Vein removal was performed to isolate the reflectance spectrum associated with retinal tissue. An automated algorithm based on morphological detection was used to identify and subtract veins from the images. After applying a Frangi vesselness filter70 to highlight elongated vascular structures, images were binarized and regions with area smaller than a threshold were excluded as noise.

Statistical analysis

All statistical analyses were performed using R (v4.4.0) and Matlab (R2023b, MathWorks, Natick, MA). Data visualization was conducted using OriginPro 2022 (OriginLab Corporation, Northampton, MA). The normality of continuous variables was assessed using the Shapiro-Wilk test and visually inspected with QQ plots (data not shown). Some variables deviated from normality; therefore, results are presented as median and interquartile range (IQR), and comparisons between AD and HS were conducted using the Mann-Whitney U test. Categorical variables, such as sex and history of ocular interventions, were compared using the chi-square test or Fisher’s exact test, as appropriate. Tabular comparisons were generated using the gtsummary package in R.

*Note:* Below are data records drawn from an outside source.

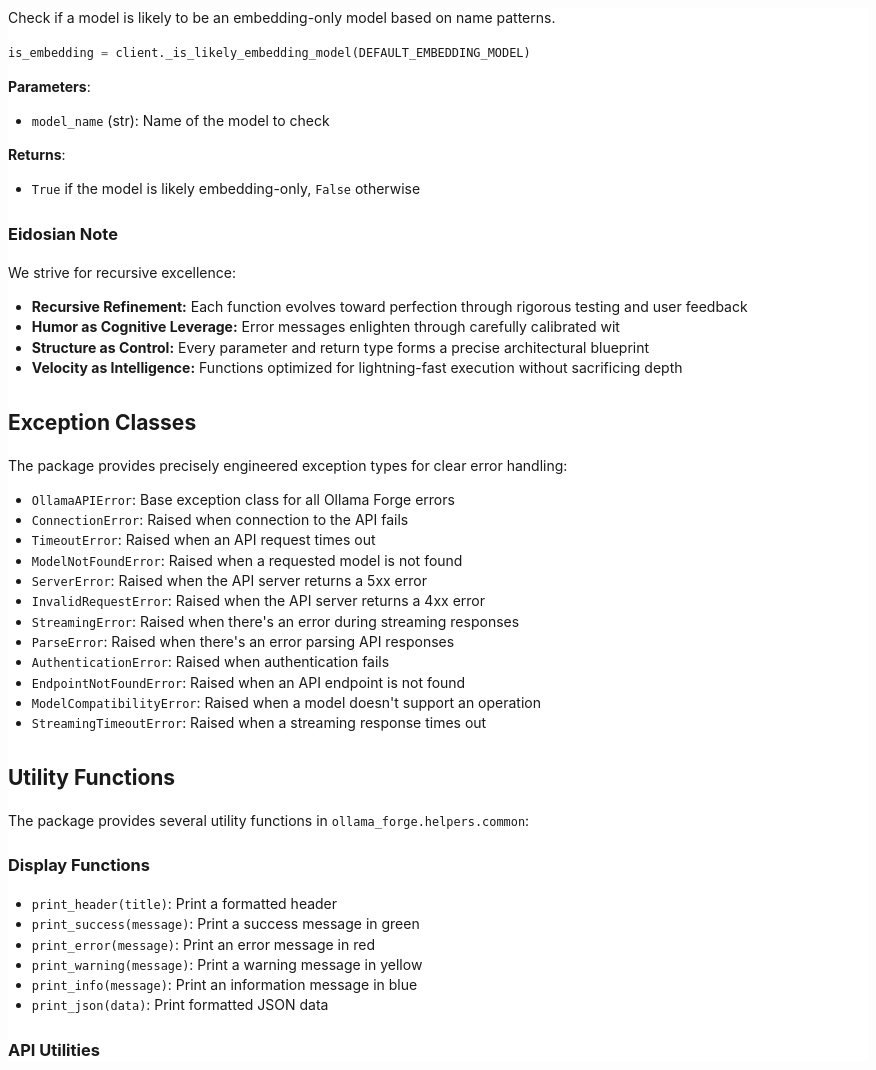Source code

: Check if a model is likely to be an embedding-only model based on name patterns.

```python
is_embedding = client._is_likely_embedding_model(DEFAULT_EMBEDDING_MODEL)
```

**Parameters**:
- `model_name` (str): Name of the model to check

**Returns**:
- `True` if the model is likely embedding-only, `False` otherwise

### Eidosian Note
We strive for recursive excellence:
- **Recursive Refinement:** Each function evolves toward perfection through rigorous testing and user feedback
- **Humor as Cognitive Leverage:** Error messages enlighten through carefully calibrated wit
- **Structure as Control:** Every parameter and return type forms a precise architectural blueprint
- **Velocity as Intelligence:** Functions optimized for lightning-fast execution without sacrificing depth

## Exception Classes

The package provides precisely engineered exception types for clear error handling:

- `OllamaAPIError`: Base exception class for all Ollama Forge errors
- `ConnectionError`: Raised when connection to the API fails
- `TimeoutError`: Raised when an API request times out
- `ModelNotFoundError`: Raised when a requested model is not found
- `ServerError`: Raised when the API server returns a 5xx error
- `InvalidRequestError`: Raised when the API server returns a 4xx error
- `StreamingError`: Raised when there's an error during streaming responses
- `ParseError`: Raised when there's an error parsing API responses
- `AuthenticationError`: Raised when authentication fails
- `EndpointNotFoundError`: Raised when an API endpoint is not found
- `ModelCompatibilityError`: Raised when a model doesn't support an operation
- `StreamingTimeoutError`: Raised when a streaming response times out

## Utility Functions

The package provides several utility functions in `ollama_forge.helpers.common`:

### Display Functions

- `print_header(title)`: Print a formatted header
- `print_success(message)`: Print a success message in green
- `print_error(message)`: Print an error message in red
- `print_warning(message)`: Print a warning message in yellow
- `print_info(message)`: Print an information message in blue
- `print_json(data)`: Print formatted JSON data

### API Utilities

To evaluate the diagnostic performance of the B/G ratio as a potential biomarker for AD, ROC curve analysis was performed, and the area under the ROC curve (AUC-ROC) was computed along with its 95% confidence interval using DeLong’s method. The AUC-ROC was calculated pixel-wise after aligning all images to a common reference frame, ensuring that corresponding pixels across different subjects mapped to the same anatomical region of the eye. This alignment process minimized inter-individual variability and allowed for direct comparisons across all subjects.

To identify the retinal regions with the highest diagnostic potential, a spatially resolved analysis of the AUC-ROC values was performed. Specifically, using Matlab, colormaps were generated to visualize the distribution of AUC-ROC values across different anatomical locations of the eye fundus. The images were divided into sub-quadrants of different pixel sizes, and the AUC-ROC was computed for each region based on the B/G ratios. This approach allowed us to determine the areas with the most discriminative power for AD classification while accounting for potential anatomical variability across subjects. To assess the impact of landmarking variability on the diagnostic ROI, AUC-ROC values obtained at 10-pixel and 150-pixel resolutions were compared, and AUC-ROC was additionally computed within the 3 × 3 neighbourhood of sub-quadrants surrounding the selected 150-pixel ROI.

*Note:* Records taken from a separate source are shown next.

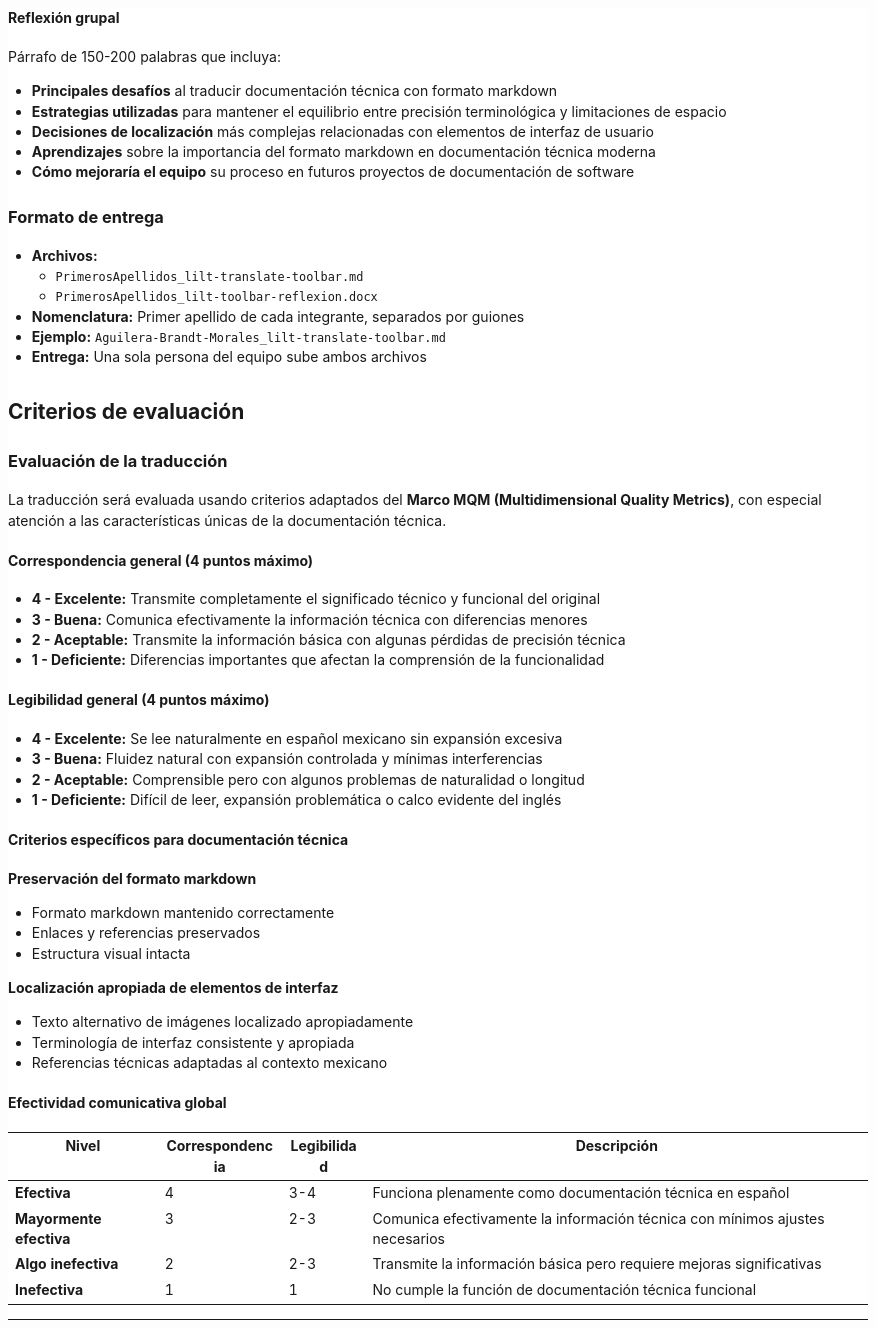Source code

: #### Reflexión grupal
Párrafo de 150-200 palabras que incluya:
- **Principales desafíos** al traducir documentación técnica con formato markdown
- **Estrategias utilizadas** para mantener el equilibrio entre precisión terminológica y limitaciones de espacio
- **Decisiones de localización** más complejas relacionadas con elementos de interfaz de usuario
- **Aprendizajes** sobre la importancia del formato markdown en documentación técnica moderna
- **Cómo mejoraría el equipo** su proceso en futuros proyectos de documentación de software

### Formato de entrega
- **Archivos:** 
  - `PrimerosApellidos_lilt-translate-toolbar.md`
  - `PrimerosApellidos_lilt-toolbar-reflexion.docx`
- **Nomenclatura:** Primer apellido de cada integrante, separados por guiones
- **Ejemplo:** `Aguilera-Brandt-Morales_lilt-translate-toolbar.md`
- **Entrega:** Una sola persona del equipo sube ambos archivos

## Criterios de evaluación

### Evaluación de la traducción

La traducción será evaluada usando criterios adaptados del **Marco MQM (Multidimensional Quality Metrics)**, con especial atención a las características únicas de la documentación técnica.

#### Correspondencia general (4 puntos máximo)
- **4 - Excelente:** Transmite completamente el significado técnico y funcional del original
- **3 - Buena:** Comunica efectivamente la información técnica con diferencias menores
- **2 - Aceptable:** Transmite la información básica con algunas pérdidas de precisión técnica
- **1 - Deficiente:** Diferencias importantes que afectan la comprensión de la funcionalidad

#### Legibilidad general (4 puntos máximo)
- **4 - Excelente:** Se lee naturalmente en español mexicano sin expansión excesiva
- **3 - Buena:** Fluidez natural con expansión controlada y mínimas interferencias
- **2 - Aceptable:** Comprensible pero con algunos problemas de naturalidad o longitud
- **1 - Deficiente:** Difícil de leer, expansión problemática o calco evidente del inglés

#### Criterios específicos para documentación técnica

**Preservación del formato markdown**
- Formato markdown mantenido correctamente
- Enlaces y referencias preservados
- Estructura visual intacta

**Localización apropiada de elementos de interfaz**
- Texto alternativo de imágenes localizado apropiadamente
- Terminología de interfaz consistente y apropiada
- Referencias técnicas adaptadas al contexto mexicano

#### Efectividad comunicativa global

| **Nivel** | **Correspondencia** | **Legibilidad** | **Descripción** |
|-----------|-------------------|-----------------|-----------------|
| **Efectiva** | 4 | 3-4 | Funciona plenamente como documentación técnica en español |
| **Mayormente efectiva** | 3 | 2-3 | Comunica efectivamente la información técnica con mínimos ajustes necesarios |
| **Algo inefectiva** | 2 | 2-3 | Transmite la información básica pero requiere mejoras significativas |
| **Inefectiva** | 1 | 1 | No cumple la función de documentación técnica funcional |

---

For classification modelling, we applied XGBoost to distinguish between AD and HS subjects based on spectral data. The dataset was first split into a training set (85.5%) and an external validation set (14.5%), ensuring that performance was evaluated on independent patients. Model hyperparameters were selected via grid search, prioritizing model stability rather than performance maximization. Within the training set, LOOCV was employed to obtain an unbiased estimate of model performance during training. After this evaluation, the final model was trained on the full training set and then applied to the external validation cohort to assess its generalizability.

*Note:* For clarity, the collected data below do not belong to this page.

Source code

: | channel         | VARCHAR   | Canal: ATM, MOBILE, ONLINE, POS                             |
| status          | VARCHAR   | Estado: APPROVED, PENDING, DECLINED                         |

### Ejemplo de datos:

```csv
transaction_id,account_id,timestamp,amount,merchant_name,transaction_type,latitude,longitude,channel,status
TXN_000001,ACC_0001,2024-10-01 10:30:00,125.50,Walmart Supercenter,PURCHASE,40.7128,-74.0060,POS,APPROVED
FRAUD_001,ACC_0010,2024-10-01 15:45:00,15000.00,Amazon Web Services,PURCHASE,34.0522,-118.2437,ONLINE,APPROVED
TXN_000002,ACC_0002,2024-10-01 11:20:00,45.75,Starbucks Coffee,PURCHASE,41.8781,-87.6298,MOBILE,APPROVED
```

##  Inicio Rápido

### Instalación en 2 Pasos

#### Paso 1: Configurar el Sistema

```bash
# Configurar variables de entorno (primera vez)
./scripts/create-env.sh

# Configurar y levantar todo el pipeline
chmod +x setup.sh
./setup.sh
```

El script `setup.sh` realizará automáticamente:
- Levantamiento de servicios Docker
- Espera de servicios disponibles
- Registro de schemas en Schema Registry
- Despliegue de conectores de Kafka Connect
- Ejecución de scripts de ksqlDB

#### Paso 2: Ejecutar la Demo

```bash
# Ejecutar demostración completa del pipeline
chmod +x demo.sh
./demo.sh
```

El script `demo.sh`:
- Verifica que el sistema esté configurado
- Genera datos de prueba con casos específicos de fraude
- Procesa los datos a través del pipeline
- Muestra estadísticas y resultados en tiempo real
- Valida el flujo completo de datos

To ensure a balance between predictive power and generalizability, the model was configured with a logistic regression objective function (binary: logistic), an evaluation metric based on the area under the ROC curve (auc), a learning rate (eta) set to 0.1, and a maximum tree depth (max_depth) of 3. Subsampling techniques were employed, with 80% of the data used per tree (subsample = 0.8) and 80% of the features selected per split (colsample_bytree = 0.8). Regularization parameters included L2 regularization (lambda = 1) and L1 regularization (alpha = 0) to mitigate overfitting.

Feature importance was assessed using SHAP to quantify the contribution of each variable to the classification outcome. Results confirmed that the blue spectral region provided the highest predictive power.